One of their new projects this year, which they launched during lockdown, is called “Ghedora Kaama”, meaning home-cooked food; this is cooked by ladies from low-income homes or single moms struggling but doing their best to survive.
They began every Sunday and now have a larger menu and are able to provide more food weekly as they have more cooks too. Every item is contributed by many families and they encourage eco-packaging with the use of banana leaves too. These leaves are sourced by another “brave soldier” – as the Founder said they like to term those they help – who earns income through a small home business of selling the banana leaves, which is certainly sustainable both economically and environmentally.
These weekend special lunches include a truly unique surprise. They are called “#BathHappyMeals”, as it is somewhat like happy meals available at fast food outlets but perhaps even better, as it makes more than one family happy and comes with a surprise toy inside. These toys aren’t made out of harmful plastic but instead are handmade out of paper by a few little kids who get paid for the toys they make in order to raise money for their education and help teach them to save for a rainy day. This is also a way for these kids, most of whom come from very sad circumstances and family backgrounds, to heal through art.
While Ghedora finds business opportunities for their clients; they also help them in many other ways such as medical issues and operations, where they channel doctors for them, take them for appointments, and ensure they understand what has been prescribed. Mainly, they are encouraged not to worry too much, which most tend to do due to a lack of awareness and understanding.
Most of their donors like to remain anonymous, as do their volunteers, as they all believe in not letting the left hand know what the right hand does, and pray daily to be a blessing to someone in need every day. When it comes to purchasing brand-new items, however, what they did during this lockdown period as an extension of their project “Gifts of Love” was to buy groceries for those who needed it and give it to them as presents, which is something they usually do during festivals such as Christmas.
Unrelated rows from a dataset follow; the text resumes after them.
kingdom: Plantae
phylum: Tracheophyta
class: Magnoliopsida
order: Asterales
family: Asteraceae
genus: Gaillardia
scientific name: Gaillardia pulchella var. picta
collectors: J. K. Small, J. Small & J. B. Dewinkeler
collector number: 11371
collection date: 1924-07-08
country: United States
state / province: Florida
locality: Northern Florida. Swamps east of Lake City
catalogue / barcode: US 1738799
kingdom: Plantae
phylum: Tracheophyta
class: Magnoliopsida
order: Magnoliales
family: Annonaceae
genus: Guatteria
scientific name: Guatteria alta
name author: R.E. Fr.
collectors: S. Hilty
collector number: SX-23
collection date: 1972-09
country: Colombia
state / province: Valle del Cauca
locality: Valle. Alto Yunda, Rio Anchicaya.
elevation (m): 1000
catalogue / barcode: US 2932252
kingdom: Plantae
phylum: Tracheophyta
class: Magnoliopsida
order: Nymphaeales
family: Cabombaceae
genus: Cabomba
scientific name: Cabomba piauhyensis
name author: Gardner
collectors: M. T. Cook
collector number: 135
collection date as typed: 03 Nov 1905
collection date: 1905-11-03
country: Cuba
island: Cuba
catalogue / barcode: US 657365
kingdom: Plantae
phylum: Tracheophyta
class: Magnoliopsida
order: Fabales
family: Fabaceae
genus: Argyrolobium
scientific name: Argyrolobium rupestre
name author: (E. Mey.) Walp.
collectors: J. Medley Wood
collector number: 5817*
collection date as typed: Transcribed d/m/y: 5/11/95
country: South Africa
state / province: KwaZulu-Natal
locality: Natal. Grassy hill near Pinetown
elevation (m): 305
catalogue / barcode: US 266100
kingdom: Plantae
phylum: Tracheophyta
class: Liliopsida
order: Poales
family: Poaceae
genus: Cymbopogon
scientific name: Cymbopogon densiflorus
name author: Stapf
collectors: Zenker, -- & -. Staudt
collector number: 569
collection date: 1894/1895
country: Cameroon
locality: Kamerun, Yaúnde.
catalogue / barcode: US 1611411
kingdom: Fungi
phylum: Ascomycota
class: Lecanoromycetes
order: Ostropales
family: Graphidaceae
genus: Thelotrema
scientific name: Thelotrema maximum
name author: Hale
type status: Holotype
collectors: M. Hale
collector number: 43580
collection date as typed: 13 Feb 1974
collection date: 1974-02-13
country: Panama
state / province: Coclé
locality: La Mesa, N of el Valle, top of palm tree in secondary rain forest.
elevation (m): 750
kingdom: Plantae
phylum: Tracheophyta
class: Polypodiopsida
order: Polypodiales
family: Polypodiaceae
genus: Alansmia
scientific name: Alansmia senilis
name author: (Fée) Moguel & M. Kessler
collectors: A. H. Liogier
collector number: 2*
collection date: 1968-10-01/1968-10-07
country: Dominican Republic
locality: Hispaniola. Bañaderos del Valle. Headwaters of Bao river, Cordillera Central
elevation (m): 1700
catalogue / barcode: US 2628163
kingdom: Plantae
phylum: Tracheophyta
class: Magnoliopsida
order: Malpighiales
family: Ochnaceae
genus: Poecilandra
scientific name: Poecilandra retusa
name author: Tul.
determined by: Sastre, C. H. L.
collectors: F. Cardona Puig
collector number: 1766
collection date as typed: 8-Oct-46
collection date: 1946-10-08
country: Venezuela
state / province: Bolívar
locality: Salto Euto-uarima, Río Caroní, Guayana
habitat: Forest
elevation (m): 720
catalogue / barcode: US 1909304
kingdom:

“This year was the year we were to launch a few new projects and didn’t realise how timely they would be,” shared the Founder in regard to the work they did this year. “It was heart-warming to see the support we have got for our corona relief work. Special mention to PickMe Foods riders who we used for deliveries to individual homes; we booked Sathosa packs and paid them extra for the delivery to those we could not do ourselves as only two of us (one in Gampaha and another in Colombo) were going out for distributions. The Disaster Management team also played a huge role in helping us. Sakeenah Foundation, Keells Super, Endurance Labs, many influencers, and a whole new bunch of angels in disguise and volunteers stepped up to use their voice for the voiceless, which has been a dream come true for us. Our main mission is to connect those from well-to-do homes with those who are struggling in order to reduce poverty and empower single women.”
Ghedora-Connects’ volunteer team is growing and their Founder is delighted to see the interest she is getting from the younger generation of Sri Lanka, who are largely enthusiastic and genuine about helping those in need. “Those who help each other grow together” is what this extraordinary team believes in and are extremely hopeful for the future post Covid-19; if we all continue to be as kind in true Sri Lankan spirit.
Ghedora, just like its name, focuses on connecting all classes of people together through consistent random acts of kindness to create a more compassionate community of human-“kinds” and not “unkinds”.